If they're neurotic, then even when they smile they still look sad.

What gives me such grief is not so much to be surrounded by so very many sad and unfortunate people, but to know that there is nothing whatsoever I can do to help them until they are ready to help themselves. Many, if not most of them will go to their graves without ever asking anyone to lift their own burdens from their shoulders, because they will never consciously realize that their burden is even there.

I bought a copy of The Path is the Goal yesterday, because I wanted to read again the story of Gyalwa Karmapa in the Editor's Forward. In much the same way and for much the same reasons as he burst into tears upon looking out from the top of a Hong Kong skyscraper, I burst into tears when passing strangers on the street.

Traditional accounts tell us that at the time of the Buddha Shakyamuni's enlightenment, he saw a vast panorama of beings throughout the six realms of existence, suffering in their ignorance through an endless round of attachment and disappointment, birth and death. In the literature of the Buddhist tradition we find other accounts of such visions of human suffering. A recent account concerns the Gyalwa Karmapa, Rikpe Dorje (1924-1982), who was the sixteenth incarnation in a line of enlightened heirarchs, heads of the Kagyü order of Buddhism in Tibet. It recounts an incident in his first journey, in the mid-seventies, out of the medieval Himalayan world he had known into the modern West. His first stop was Hong Kong, where his hosts took him to the top of a skyscraper. Standing on the observation platform, the Karmapa looked out with astonishment and delight at the vast view of the city below. Then, after a moment or two, he began to cry. He had to be helped inside by his attendants with tears pouring from his eyes. Later he explained that at the sight of the huge city with its teeming masses being born and struggling without a shred of dharma to help them - "without," as he said, "so much as an Om Mani Padme Hum" - he had been overcome by grief.
-- Sherah Chödzin, from Chögyam Trungpa's The Path is the Goal

This happened to me before, in Truro. I knew then it was a burden I could not bear, so sanity slipped my grasp once again. But this time I have accepted my burden, and will shoulder it for the rest of my days.

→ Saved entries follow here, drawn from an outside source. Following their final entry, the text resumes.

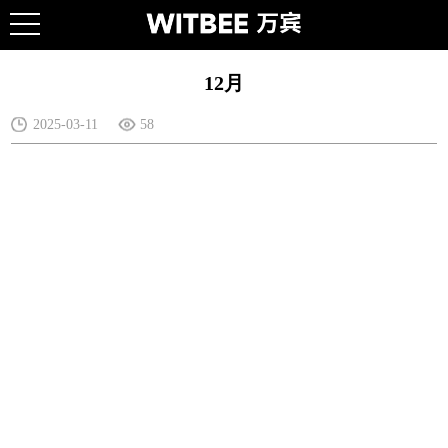
12月
2025-03-11
58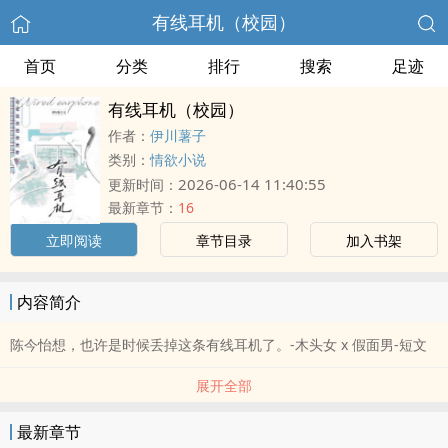
有线耳机（校园）
首页
分类
排行
搜索
足迹
有线耳机（校园）
作者：
伊川薯子
类别：
情欲小说
2026-06-14 11:40:55
更新时间：
最新章节：
16
立即阅读
章节目录
加入书架
内容简介
陈今怡想，也许是时候丢掉这条有线耳机了。-木头女 x 假面男-短文
展开全部
最新章节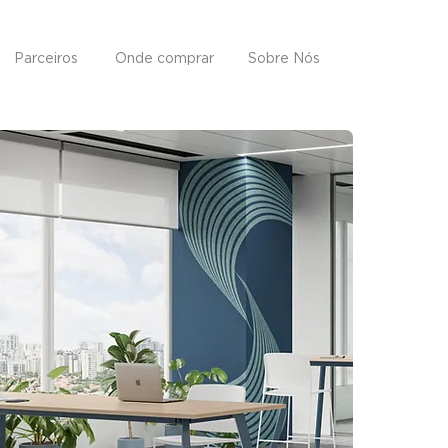
Parceiros
Onde comprar
Sobre Nós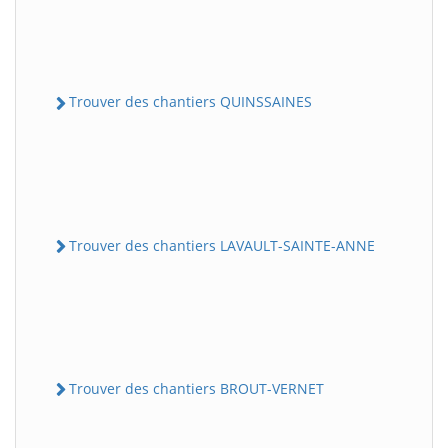
Trouver des chantiers QUINSSAINES
Trouver des chantiers LAVAULT-SAINTE-ANNE
Trouver des chantiers BROUT-VERNET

I hope that someday this letter will make sense to you.

-- Mike

Farewell, Friends

It's not that I'm going anywhere - I'll always be right here. It's just that we are now separated by a barrier, possibly for the rest of our days.

When I smashed Through The Looking Glass, I could not understand why you kept trying to push me back into Wonderland. I sought the answer during a journey to visit some of my oldest and closest friends. I did not find the answer I expected, but I did find the answer I sought.

You all haven't been trying to push me back into Wonderland, you have been trying to pull me back.

But it's too late for that; I spent several years preparing for this glimpse into The Looking Glass. I have taken some steps to ensure that I won't be pulled nor pushed back. Neither will I retreat on my own.

I considered reaching back Through and hauling the lot of you out of There, but then I realized that even had I the strength, it would not be right. Quite likely you would just cut open all your necks on the sharp glass.

I have no choice but to wait for you to join me. I am sad, yes, but wait I will. I want you all to know, that should you finally decide to face your deepest fears, I will be here to welcome you, and comfort you after your short, frightening journey out of Wonderland into Reality.

I'll toss this bread crumb back through, to help you find your way: I was mistaken. The Thought Police are not my deepest fear. They never were.

I knew it was time to make a fist, haul back then punch as hard as I could, when The Looking Glass finally showed me just a glimpse of my Real Psychic Horror.

What I never expected though, was that there would be than one.